TESTO FORNITO:
Comunione spirituale e comunione psichica

Meditazione

Pubblichiamo l’audio della meditazione: “Comunione spirituale e comunione psichica” tratta dal testo “Vita comune” di Dietrich Bonhoeffer.
Venerdì 3 marzo 2023

Predicatore: p. Giorgio Maria Faré, OCD

Ascolta la registrazione:

Per motivi di intenso traffico non ci è possibile rendere disponibile l’ascolto dei file audio direttamente dal nostro sito. Se hai dubbi su come fare, vai alle istruzioni per l’ascolto delle registrazioni.

Approfondimento
Atto di confidenza in Dio
Beato Claudio de la Colombiére S. J.

Mio Signore e Dio,
io sono così convinto che Tu hai cura di tutti quelli che sperano in Te e che niente può mancare a coloro che aspettano tutto da Te, che ho deciso, per l’avvenire, di vivere senza alcuna preoccupazione e di riversare su di Te ogni mia inquietudine.

ESTRATTI DEI DATI:
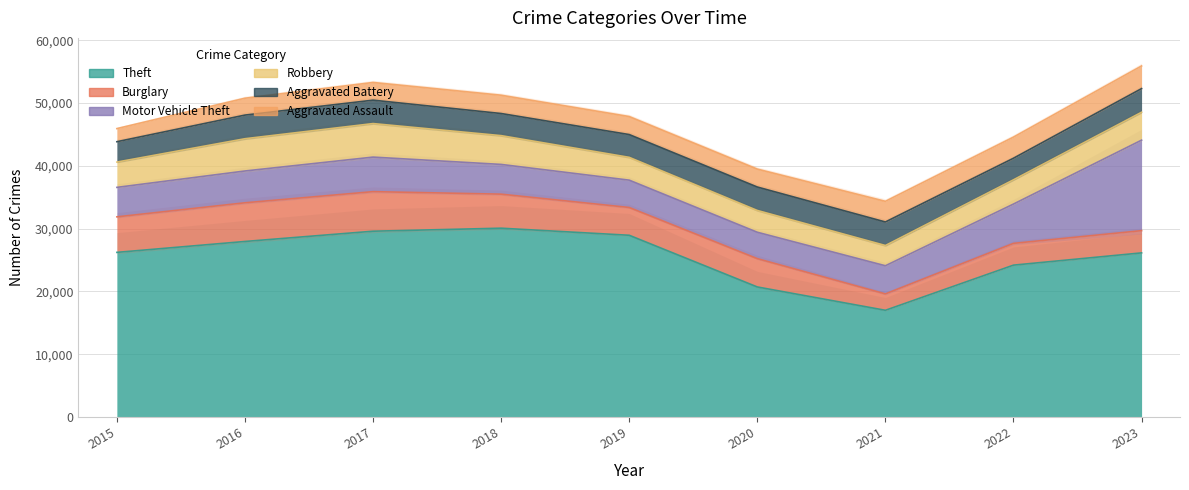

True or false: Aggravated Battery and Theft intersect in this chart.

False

...

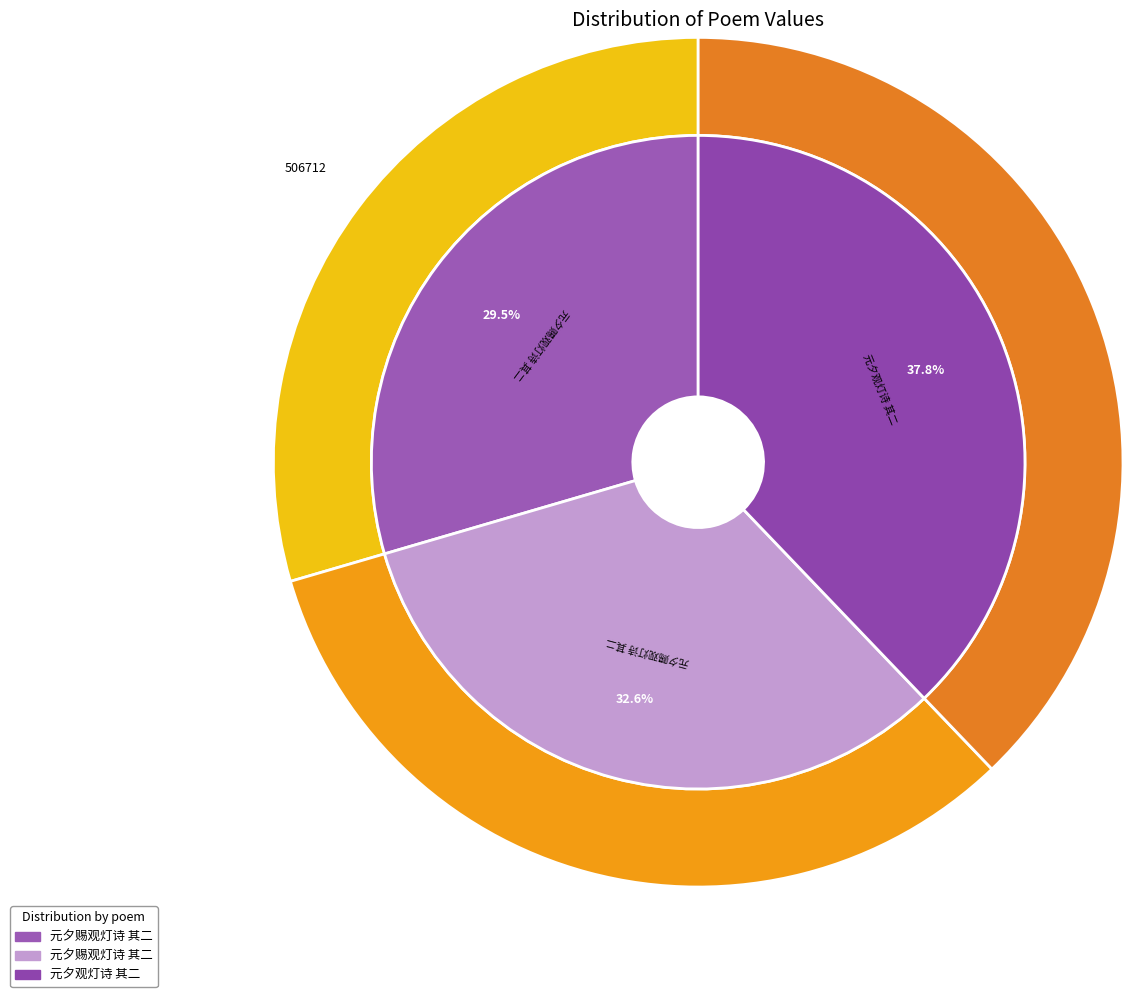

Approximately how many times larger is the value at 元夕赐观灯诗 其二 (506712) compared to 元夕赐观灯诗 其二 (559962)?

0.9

OBIETTIVO DEL COMPITO:
Ripeti parola per parola il brano del testo sulla meditazione che va da "Predicatore: p. Giorgio" fino a "Colombiére S. J." compreso. Per svolgere questo esercizio l'elenco non serve.

RISPOSTA AL COMPITO:
Predicatore: p. Giorgio Maria Faré, OCD

Ascolta la registrazione:

Per motivi di intenso traffico non ci è possibile rendere disponibile l’ascolto dei file audio direttamente dal nostro sito. Se hai dubbi su come fare, vai alle istruzioni per l’ascolto delle registrazioni.

Approfondimento
Atto di confidenza in Dio
Beato Claudio de la Colombiére S. J.